■ Text passage:
★ ★ ★ ★

Gresham Professor of Divinity

 

Spencer (1891-1959) trained at the Slade at a time when drawing and clarity of line was emphasised. Cosy, secure childhood reflected in his paintings. Unhappy period when he became obsessed with Patricia Preece, divorced his wife Hilda, but then sought to reclaim her imaginatively in his pictures. Made his living by selling paintings of scenes round Cookham.

He saw beauty in unusual places. This beauty usually had a strong sensual element.

He also saw the Holy there, as in Sarah Tubb and the Heavenly visitors. Sarah Tubb saw Haley’s comet and taking it to be a sign of the end of the world knelt to pray.

Villagers and Saints, 1933, University of Hull Art Collection

In Cookham High Street the children play marbles or sprawl around.  An old man looks at his bag of empty beer bottles.  Interspersed between them are angels, also observing the marbles, or the beer bottles or just sitting around in the sun.  Heaven is on earth and earth is taken up into heaven.  Angels and men dancing together is a theme of Botticelli’s nativity.  But here, as in so many of Stanley Spencer’s paintings, the earthly is earthly indeed.  It is the ordinary, everyday, mundane aspects of life which for him radiated with the divine.  Stanley once wrote

When I lived in Cookham I was disturbed by a feeling of everything being meaningless.  Quite suddenly I became aware that everything was full of special meaning, and this made everything holy.  The instinct of Moses to take his shoes off when he saw the burning bush was very similar to my feelings.  I saw many burning bushes in Cookham.  I observed the scared quality in the most unexpected quarters.

He painted Biblical scenes throughout his life, but again with a strong sensual element.

★ ★ ★ ★

■ Record set:
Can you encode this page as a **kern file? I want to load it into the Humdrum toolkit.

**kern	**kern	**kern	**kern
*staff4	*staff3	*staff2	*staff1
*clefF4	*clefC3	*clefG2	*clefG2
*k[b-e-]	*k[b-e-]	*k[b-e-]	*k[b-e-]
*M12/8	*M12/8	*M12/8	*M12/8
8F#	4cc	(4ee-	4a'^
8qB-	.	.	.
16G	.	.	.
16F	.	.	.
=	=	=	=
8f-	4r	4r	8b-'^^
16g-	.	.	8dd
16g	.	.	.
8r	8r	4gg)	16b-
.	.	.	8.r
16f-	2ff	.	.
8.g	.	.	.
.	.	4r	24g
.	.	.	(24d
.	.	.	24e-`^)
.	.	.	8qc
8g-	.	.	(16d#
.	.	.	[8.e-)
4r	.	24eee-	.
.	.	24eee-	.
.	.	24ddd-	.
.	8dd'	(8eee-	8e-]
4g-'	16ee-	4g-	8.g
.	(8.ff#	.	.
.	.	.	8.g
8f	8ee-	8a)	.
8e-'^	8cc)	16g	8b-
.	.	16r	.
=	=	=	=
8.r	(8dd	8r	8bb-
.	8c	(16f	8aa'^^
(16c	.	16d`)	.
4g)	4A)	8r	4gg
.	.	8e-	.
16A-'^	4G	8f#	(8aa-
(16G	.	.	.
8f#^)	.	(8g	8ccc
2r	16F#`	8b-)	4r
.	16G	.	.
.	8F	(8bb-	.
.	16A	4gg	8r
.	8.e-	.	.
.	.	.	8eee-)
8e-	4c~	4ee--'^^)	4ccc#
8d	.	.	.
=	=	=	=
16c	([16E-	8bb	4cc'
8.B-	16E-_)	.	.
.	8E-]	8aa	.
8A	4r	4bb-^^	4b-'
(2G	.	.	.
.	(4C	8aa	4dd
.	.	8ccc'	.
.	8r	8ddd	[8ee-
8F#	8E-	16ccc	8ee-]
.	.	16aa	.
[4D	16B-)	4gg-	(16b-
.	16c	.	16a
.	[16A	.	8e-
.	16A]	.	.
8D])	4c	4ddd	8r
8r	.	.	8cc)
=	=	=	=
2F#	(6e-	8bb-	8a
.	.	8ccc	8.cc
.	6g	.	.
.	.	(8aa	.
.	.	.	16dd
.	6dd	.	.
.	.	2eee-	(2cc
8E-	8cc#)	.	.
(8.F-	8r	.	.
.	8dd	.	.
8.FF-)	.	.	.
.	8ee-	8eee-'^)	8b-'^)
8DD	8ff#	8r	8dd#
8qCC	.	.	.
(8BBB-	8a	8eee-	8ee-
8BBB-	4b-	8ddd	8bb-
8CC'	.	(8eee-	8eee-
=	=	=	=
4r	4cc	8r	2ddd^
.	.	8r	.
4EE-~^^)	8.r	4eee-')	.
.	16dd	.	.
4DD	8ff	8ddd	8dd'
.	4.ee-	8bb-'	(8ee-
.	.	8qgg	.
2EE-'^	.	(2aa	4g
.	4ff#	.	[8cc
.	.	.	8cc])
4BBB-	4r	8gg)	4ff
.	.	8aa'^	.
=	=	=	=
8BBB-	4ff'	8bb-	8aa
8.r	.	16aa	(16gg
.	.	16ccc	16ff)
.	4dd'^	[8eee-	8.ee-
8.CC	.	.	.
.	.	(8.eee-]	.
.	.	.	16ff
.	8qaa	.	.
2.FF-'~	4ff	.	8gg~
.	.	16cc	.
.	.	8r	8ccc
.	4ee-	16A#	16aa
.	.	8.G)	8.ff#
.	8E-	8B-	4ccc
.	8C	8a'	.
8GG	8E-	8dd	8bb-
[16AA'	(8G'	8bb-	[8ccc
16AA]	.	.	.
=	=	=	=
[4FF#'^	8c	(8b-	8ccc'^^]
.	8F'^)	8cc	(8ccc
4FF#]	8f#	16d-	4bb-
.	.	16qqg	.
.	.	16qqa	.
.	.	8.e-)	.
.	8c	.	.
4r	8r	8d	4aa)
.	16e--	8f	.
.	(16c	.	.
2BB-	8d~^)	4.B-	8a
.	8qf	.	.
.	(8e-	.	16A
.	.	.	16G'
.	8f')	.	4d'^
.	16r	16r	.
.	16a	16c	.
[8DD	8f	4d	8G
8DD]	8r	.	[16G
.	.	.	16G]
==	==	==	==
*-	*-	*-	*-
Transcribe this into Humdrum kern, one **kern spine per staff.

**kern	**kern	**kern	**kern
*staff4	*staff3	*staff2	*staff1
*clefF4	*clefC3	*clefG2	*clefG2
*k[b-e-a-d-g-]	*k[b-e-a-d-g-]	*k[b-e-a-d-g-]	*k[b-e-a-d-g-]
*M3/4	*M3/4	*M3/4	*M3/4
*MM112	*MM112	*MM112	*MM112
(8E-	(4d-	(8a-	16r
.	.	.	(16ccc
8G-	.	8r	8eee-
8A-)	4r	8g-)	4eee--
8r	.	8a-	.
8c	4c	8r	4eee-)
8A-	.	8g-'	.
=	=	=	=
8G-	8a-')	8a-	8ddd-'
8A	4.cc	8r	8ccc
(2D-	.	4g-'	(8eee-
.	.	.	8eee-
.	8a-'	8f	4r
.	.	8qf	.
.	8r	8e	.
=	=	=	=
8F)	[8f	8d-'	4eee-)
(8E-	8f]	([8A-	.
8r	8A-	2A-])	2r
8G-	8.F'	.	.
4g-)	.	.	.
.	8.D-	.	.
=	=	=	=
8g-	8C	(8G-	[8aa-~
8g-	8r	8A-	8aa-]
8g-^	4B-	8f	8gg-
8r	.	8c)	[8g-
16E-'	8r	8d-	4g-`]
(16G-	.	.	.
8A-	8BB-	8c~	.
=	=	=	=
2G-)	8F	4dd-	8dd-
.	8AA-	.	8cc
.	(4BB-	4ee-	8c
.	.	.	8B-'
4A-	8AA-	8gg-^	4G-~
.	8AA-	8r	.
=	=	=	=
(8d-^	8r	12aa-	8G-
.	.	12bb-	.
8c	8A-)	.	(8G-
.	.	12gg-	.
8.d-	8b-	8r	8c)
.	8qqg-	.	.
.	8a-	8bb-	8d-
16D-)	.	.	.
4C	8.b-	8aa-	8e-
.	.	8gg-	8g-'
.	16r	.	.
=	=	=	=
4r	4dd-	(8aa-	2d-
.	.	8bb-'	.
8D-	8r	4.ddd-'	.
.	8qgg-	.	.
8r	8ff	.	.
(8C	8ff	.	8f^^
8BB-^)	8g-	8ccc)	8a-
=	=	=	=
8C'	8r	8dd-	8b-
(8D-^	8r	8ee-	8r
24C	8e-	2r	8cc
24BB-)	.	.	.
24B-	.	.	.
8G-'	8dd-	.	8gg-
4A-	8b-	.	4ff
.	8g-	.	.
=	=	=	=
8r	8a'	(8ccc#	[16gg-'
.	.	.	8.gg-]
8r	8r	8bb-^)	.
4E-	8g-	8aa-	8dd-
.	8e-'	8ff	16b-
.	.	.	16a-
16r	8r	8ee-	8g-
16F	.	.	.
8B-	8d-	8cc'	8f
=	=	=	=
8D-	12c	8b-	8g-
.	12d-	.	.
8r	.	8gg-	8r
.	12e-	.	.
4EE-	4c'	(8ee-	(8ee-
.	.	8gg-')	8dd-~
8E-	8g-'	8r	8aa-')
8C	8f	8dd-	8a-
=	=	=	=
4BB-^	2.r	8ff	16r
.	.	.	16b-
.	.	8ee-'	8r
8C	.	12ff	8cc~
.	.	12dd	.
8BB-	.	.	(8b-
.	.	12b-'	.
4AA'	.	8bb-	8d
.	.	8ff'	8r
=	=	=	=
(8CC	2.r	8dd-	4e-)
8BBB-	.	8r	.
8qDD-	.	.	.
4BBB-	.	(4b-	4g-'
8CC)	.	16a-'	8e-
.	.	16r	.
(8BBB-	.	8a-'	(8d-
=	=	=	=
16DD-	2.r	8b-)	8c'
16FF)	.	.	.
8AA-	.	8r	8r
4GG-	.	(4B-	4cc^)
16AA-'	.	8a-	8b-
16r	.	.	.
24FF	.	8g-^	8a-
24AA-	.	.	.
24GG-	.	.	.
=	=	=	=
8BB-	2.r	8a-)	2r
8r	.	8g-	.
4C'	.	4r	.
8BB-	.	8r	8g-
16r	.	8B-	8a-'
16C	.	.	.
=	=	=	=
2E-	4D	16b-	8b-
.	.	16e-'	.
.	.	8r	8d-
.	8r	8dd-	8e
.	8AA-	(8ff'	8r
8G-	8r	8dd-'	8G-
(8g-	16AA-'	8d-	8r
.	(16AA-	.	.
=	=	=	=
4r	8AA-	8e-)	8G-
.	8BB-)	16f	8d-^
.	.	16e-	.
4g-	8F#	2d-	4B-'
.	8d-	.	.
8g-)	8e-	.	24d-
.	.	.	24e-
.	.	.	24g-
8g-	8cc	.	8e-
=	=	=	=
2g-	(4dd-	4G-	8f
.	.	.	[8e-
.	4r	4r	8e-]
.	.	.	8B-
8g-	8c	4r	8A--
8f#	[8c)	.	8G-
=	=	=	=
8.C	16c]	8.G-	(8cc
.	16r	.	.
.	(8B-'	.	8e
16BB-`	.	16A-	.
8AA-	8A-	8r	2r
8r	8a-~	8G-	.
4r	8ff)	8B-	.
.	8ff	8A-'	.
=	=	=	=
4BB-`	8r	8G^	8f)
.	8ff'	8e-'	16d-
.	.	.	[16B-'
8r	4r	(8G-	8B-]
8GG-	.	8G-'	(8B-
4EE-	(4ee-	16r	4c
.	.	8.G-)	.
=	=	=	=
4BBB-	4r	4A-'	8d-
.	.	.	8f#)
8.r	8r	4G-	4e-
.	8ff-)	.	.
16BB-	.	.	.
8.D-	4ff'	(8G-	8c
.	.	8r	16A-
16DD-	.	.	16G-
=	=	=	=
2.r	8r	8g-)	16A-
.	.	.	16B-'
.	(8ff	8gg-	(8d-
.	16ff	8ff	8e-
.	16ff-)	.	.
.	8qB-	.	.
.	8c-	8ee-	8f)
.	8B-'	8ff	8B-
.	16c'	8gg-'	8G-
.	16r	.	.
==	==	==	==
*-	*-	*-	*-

★ ★ ★ ★

■ Work to complete:
a – Translate this sentence from the text on Stanley Spencer into Spanish: "He saw beauty in unusual places."
b – According to the text on Stanley Spencer, where did he train?

■ Results for the exercise:
a – Él veía belleza en lugares inusuales.

b – At the Slade.